There seems to be a growing interest in the interactions between technology and transport in the extant literature, however the understanding of shared mobility as an element of these interactions is still ambiguous. While the benefits of shared mobility have been asserted by both private and public sector stakeholders, a lack of a broadly accepted and shared definition of the term leaves the evaluation of its impacts on sustainability to individual interpretation. Furthermore, the review showed that while there are different assumptions on the potential for shared mobility services to support sustainability goals, the complexity and range of different motivations by multiple stakeholders might be the driving force for these services, and therefore more evaluations of their real impact are needed. The taxonomy proposed by this paper is meant to help stakeholders from the public, private and academic communities reach a common understanding of what solutions are encompassed within the term shared mobility, and therefore remove an initial barrier when using the term. The proposed taxonomy also helps in bringing order and reducing the complexity of the universe of shared mobility solutions, by clearly delineating and bringing the different terms and solutions that exist and have been defined in the literature under a single framework.

Realising the importance of concretely defining the concept of shared mobility, this paper reviews the two bodies of literature that underpin it: (1) the interactions between ICT and transport, and (2) the broader concept of the sharing economy. Unlike previous attempts at defining shared mobility, the proposed taxonomy explicitly acknowledges the fact that not only vehicles can be shared, but also other types of mobility assets and services. Apart from the creation of the taxonomy, the other main contribution of the paper to the literature is the identification of baseline concepts that are proposed to be intrinsic to the existence of shared mobility solutions; notably that their existence is dependent on ICT, and that they acknowledge broader social implications, in particular the relevance of people and institutions in the fulfilment of their sustainability promises. The identification of these concepts allows to differentiate the solutions that fall under shared mobility from older concepts of sharing (such as public transport) and from other applications of technology in the field of transport (such as ITS).

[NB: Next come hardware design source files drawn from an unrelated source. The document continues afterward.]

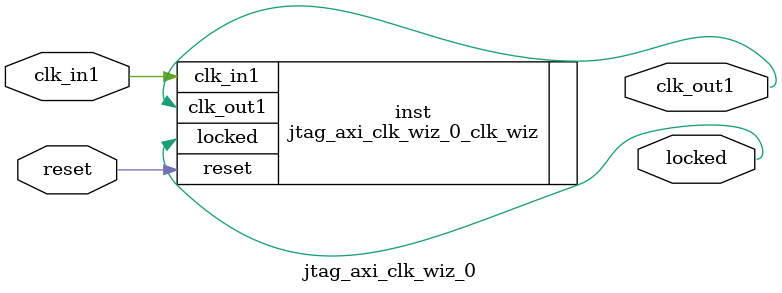
<source format=v>


`timescale 1ps/1ps

(* CORE_GENERATION_INFO = "jtag_axi_clk_wiz_0,clk_wiz_v5_3_3_0,{component_name=jtag_axi_clk_wiz_0,use_phase_alignment=true,use_min_o_jitter=false,use_max_i_jitter=false,use_dyn_phase_shift=false,use_inclk_switchover=false,use_dyn_reconfig=false,enable_axi=0,feedback_source=FDBK_AUTO,PRIMITIVE=MMCM,num_out_clk=1,clkin1_period=10.0,clkin2_period=10.0,use_power_down=false,use_reset=true,use_locked=true,use_inclk_stopped=false,feedback_type=SINGLE,CLOCK_MGR_TYPE=NA,manual_override=false}" *)

module jtag_axi_clk_wiz_0 
 (
  // Clock out ports
  output        clk_out1,
  // Status and control signals
  input         reset,
  output        locked,
 // Clock in ports
  input         clk_in1
 );

  jtag_axi_clk_wiz_0_clk_wiz inst
  (
  // Clock out ports  
  .clk_out1(clk_out1),
  // Status and control signals               
  .reset(reset), 
  .locked(locked),
 // Clock in ports
  .clk_in1(clk_in1)
  );

endmodule

</source>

Furthermore, and building on previous work by Schor and Fitzmaurice (2015), the taxonomy proposes that shared mobility services can be organised based on observable and empirical characteristics of existing solutions, notably their market orientation (for- or not-for profit), their transaction type (peer-2-peer, business-2-consumer, or government-2-consumer), and their solution type (asset or service). By using empirical characteristics of shared mobility solutions, future developments in this fast-evolving space can be accommodated into the taxonomy without the need for major revisions, making this taxonomy a potentially foundational piece in the future study of shared mobility.

Disclosure statement

No potential conflict of interest was reported by the author(s).